Systèmes politiques prédateurs et santé au rabais pour la majorité
L’essentiel des régimes politiques sur le continent sont des systèmes de prédation. Dans ces systèmes une minorité, des hommes politiques, leurs familles ainsi que leurs complices du monde des affaires s’accaparent les maigres ressources des pays. Dans le confort de leur bulle dorée ces prédateurs ne se refusent rien aucun privilège. Shopping sur les magasins de luxe du monde entier, achat de biens immobiliers aux quatre coins du monde. Leurs enfants sont scolarisés à l’étranger ou dans des écoles privées donc en partie à l’abri de l’école publique minée par des problèmes de tout genre. Toute cette clique préfère les hôpitaux étrangers, ceux des pays qui investissent dans leur système sanitaire à leurs hôpitaux sous équipés et parfois même dangereux pour les patients.
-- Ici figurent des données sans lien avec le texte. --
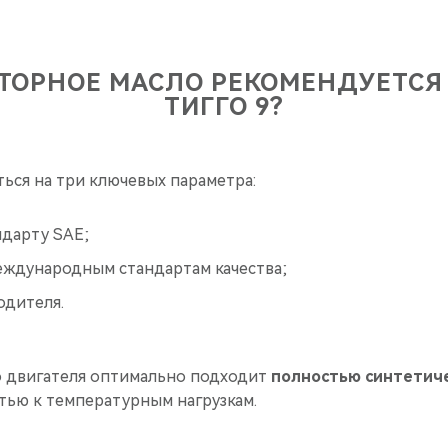
ТОРНОЕ МАСЛО РЕКОМЕНДУЕТСЯ
ТИГГО 9?
ься на три ключевых параметра:
ндарту SAE;
еждународным стандартам качества;
одителя.
 двигателя оптимально подходит
полностью синтетич
тью к температурным нагрузкам.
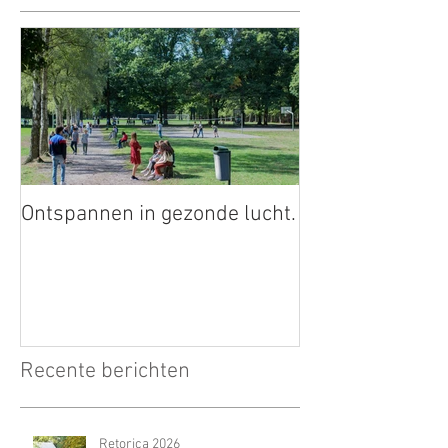
Ontspannen in gezonde lucht.
Recente berichten
Retorica 2026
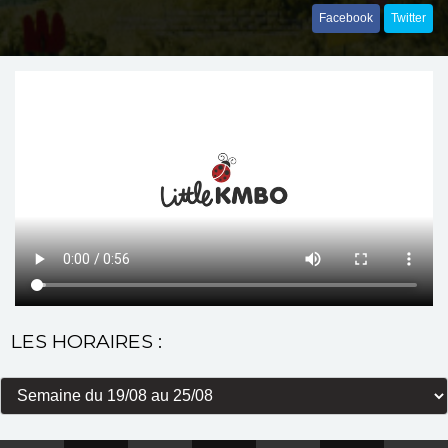
Facebook
Twitter
LES HORAIRES :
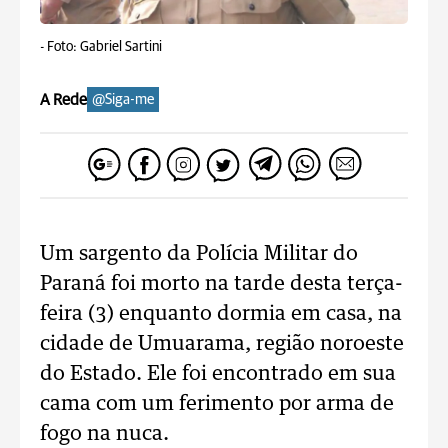
-
Foto: Gabriel Sartini
A Rede
@Siga-me
Um sargento da Polícia Militar do
Paraná foi morto na tarde desta terça-
feira (3) enquanto dormia em casa, na
cidade de Umuarama, região noroeste
do Estado. Ele foi encontrado em sua
cama com um ferimento por arma de
fogo na nuca.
Tant pis si les évacuations sanitaires représentent un coup dur pour nos maigres ressources.
Tout cela a une conséquence dévastatrice. La dévalorisation de l’effort, du mérite. Le paysan, l’enseignant, le médecin, le chef d’entreprise honnête tous sont moins valorisés que le politicien ou le fonctionnaire véreux.
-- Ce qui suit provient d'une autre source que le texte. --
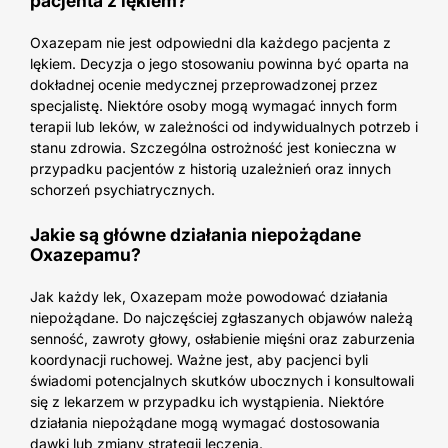
pacjenta z lękiem?
Oxazepam nie jest odpowiedni dla każdego pacjenta z
lękiem. Decyzja o jego stosowaniu powinna być oparta na
dokładnej ocenie medycznej przeprowadzonej przez
specjalistę. Niektóre osoby mogą wymagać innych form
terapii lub leków, w zależności od indywidualnych potrzeb i
stanu zdrowia. Szczególna ostrożność jest konieczna w
przypadku pacjentów z historią uzależnień oraz innych
schorzeń psychiatrycznych.
Jakie są główne działania niepożądane
Oxazepamu?
Jak każdy lek, Oxazepam może powodować działania
niepożądane. Do najczęściej zgłaszanych objawów należą
senność, zawroty głowy, osłabienie mięśni oraz zaburzenia
koordynacji ruchowej. Ważne jest, aby pacjenci byli
świadomi potencjalnych skutków ubocznych i konsultowali
się z lekarzem w przypadku ich wystąpienia. Niektóre
działania niepożądane mogą wymagać dostosowania
dawki lub zmiany strategii leczenia.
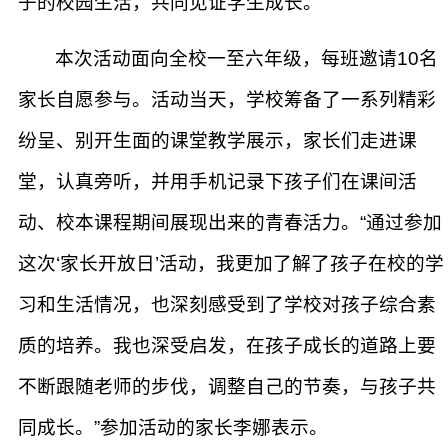
子的校园生活，共同见证学生成长。
本次活动面向全校一至六年级，每班邀请10名
家长自愿参与。活动当天，学校筹备了一系列精彩
纷呈、别开生面的课堂教学展示，家长们走进课
堂，认真旁听，并用手机记录下孩子们在课间活
动、校本课程期间展现出来的青春活力。“通过参加
这次‘家长开放日’活动，我更加了解了孩子在校的学
习和生活情况，也深刻感受到了学校对孩子综合素
质的培养。我也深受启发，在孩子成长的道路上要
不断跟随老师的步伐，调整自己的节奏，与孩子共
同成长。”参加活动的家长李娜表示。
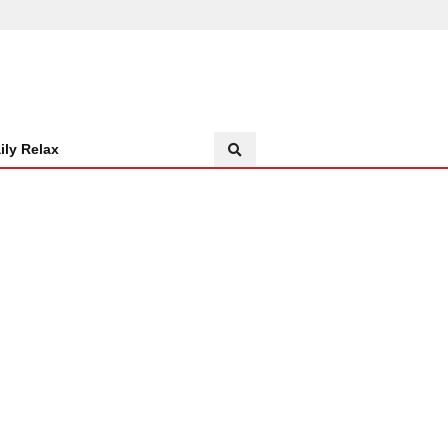
ily Relax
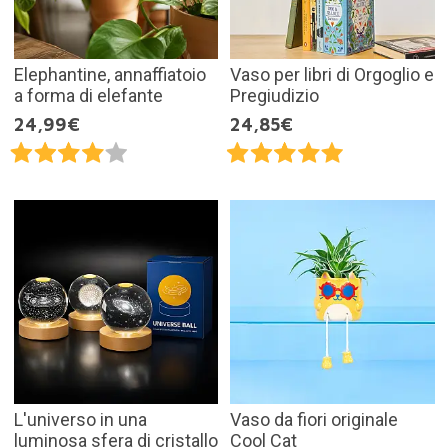
Elephantine, annaffiatoio
Vaso per libri di Orgoglio e
a forma di elefante
Pregiudizio
24,99€
24,85€
L'universo in una
Vaso da fiori originale
luminosa sfera di cristallo
Cool Cat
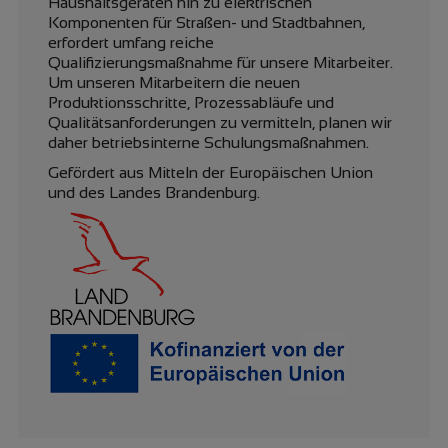
Haushaltsgeräten hin zu elektrischen
Komponenten für Straßen- und Stadtbahnen,
erfordert umfang reiche
Qualifizierungsmaßnahme für unsere Mitarbeiter.
Um unseren Mitarbeitern die neuen
Produktionsschritte, Prozessabläufe und
Qualitätsanforderungen zu vermitteln, planen wir
daher betriebsinterne Schulungsmaßnahmen.
Gefördert aus Mitteln der Europäischen Union
und des Landes Brandenburg.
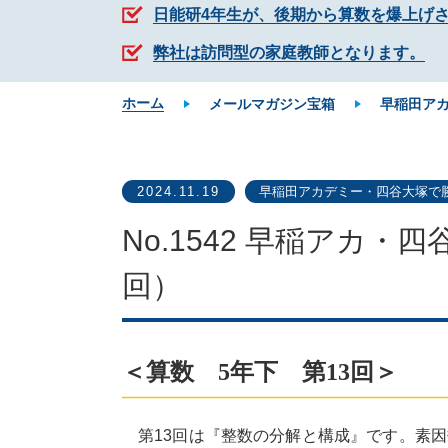
日能研4年生が、後期から算数を爆上げ
弊社は訪問型の家庭教師となります。
ホーム
メールマガジン宝箱
早稲田ア
2024.11.19
早稲田アカデミー・四谷大塚で
No.1542 早稲アカ
回）
＜算数 5年下 第13回＞
第13回は『整数の分解と構成』です。素因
Voilà ce qui a conduit nombre de nos pays dans une situation de fragilité telle que le monde entier se demande nous allons affronter la pandémie de Covid-19. Les analyses les plus folles sont élaborées dans certaines chancelleries. Tels des charognards certains rêvent de voir nos pays s’écrouler afin d’y renforcer leur mainmise.
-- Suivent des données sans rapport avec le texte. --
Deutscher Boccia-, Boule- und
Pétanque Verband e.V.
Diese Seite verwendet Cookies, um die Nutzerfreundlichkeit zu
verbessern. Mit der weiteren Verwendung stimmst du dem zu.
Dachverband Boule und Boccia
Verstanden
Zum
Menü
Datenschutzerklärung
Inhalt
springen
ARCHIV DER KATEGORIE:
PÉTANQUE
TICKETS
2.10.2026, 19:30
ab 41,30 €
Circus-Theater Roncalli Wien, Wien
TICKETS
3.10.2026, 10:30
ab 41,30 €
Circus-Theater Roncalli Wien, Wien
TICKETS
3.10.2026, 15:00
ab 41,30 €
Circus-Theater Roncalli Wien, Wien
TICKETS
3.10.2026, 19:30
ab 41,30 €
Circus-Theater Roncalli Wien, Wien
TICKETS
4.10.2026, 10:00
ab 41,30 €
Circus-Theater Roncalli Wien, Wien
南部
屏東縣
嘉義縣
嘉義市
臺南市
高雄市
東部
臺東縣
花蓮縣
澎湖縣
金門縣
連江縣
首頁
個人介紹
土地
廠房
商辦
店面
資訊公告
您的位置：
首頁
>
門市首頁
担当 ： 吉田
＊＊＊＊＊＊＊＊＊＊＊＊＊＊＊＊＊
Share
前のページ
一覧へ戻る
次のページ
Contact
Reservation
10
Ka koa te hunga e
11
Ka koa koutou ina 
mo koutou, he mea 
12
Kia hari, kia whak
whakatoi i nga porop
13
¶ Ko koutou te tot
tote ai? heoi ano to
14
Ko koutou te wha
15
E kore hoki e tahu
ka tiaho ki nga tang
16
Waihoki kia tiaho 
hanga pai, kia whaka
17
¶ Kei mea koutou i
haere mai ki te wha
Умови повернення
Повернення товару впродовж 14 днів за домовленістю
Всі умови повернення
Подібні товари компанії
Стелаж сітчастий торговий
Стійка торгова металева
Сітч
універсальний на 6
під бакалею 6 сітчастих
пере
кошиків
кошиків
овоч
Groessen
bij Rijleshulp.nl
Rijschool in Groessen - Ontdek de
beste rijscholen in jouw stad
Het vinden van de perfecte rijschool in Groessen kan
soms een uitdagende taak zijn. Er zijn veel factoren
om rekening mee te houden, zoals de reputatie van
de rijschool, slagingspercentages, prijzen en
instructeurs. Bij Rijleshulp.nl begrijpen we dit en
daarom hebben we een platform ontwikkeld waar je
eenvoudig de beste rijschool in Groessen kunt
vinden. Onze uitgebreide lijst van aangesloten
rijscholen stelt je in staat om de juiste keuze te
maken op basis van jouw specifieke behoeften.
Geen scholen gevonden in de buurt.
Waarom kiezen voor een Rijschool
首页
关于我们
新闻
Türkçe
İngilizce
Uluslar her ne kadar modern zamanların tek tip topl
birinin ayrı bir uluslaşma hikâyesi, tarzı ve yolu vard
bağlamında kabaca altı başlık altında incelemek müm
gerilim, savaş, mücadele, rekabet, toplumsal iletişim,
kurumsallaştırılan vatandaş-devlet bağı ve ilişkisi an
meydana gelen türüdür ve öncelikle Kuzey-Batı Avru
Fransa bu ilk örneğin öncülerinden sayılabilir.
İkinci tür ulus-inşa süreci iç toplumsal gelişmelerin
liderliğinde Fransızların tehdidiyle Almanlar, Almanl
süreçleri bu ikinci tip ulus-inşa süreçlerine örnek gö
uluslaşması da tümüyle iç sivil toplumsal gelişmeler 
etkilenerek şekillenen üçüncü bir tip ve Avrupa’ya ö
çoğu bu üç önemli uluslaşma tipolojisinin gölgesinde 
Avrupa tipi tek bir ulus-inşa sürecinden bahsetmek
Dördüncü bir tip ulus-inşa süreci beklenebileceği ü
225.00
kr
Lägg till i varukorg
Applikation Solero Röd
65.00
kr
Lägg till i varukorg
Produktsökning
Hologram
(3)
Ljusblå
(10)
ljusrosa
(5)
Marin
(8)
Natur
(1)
La promiscuité de nos modes de vie, la structure de nos économies, la fragilité de nos systèmes sanitaires et notre forte dépendance vis-à-vis de l’extérieur en matière d’approvisionnement de biens manufacturés et de première nécessité sont de nature à susciter l’inquiétude. Les mesures de confinement observés dans les pays développés seront extrêmement difficiles à mettre en oeuvre sous nos cieux. Il nous reste donc la sensibilisation des populations afin qu’elles puissent observer le plus possible les mesures barrières et une mise en quatorzaine rigoureuse des personnes contaminées ainsi que leurs contacts. Le facteur chance pourrait également s’avérer décisif. En effet le monde entier fait la course pour la recherche d’un traitement contre le virus. Avant que le continent soit submergé par le nombre de malades un traitement pourrait voir le jour. En attendant cela nos pays devraient commencer à s’approprier les protocoles de traitement en cours de validation dans les pays les plus touchés. A ce titre nous devrions accorder une attention particulière au protocole à base d’hydroxychloroquine proposé par le Pr Raoult et son équipe.
Le jour d’après
Quoi qu’il arrive à l’issue de cette crise nous devrions en tirer les leçons et modifier profondément nos systèmes de santé. La recherche et l’enseignement supérieur, la valorisation de la médecine traditionnelle africaine et la création d’une véritable industrie pharmaceutique sont des axes à privilégier. Afin de nous donner toutes les chances d’y arriver nous devrions unir nos forces en menant les chantiers ensemble aux niveaux sous-régional et continental.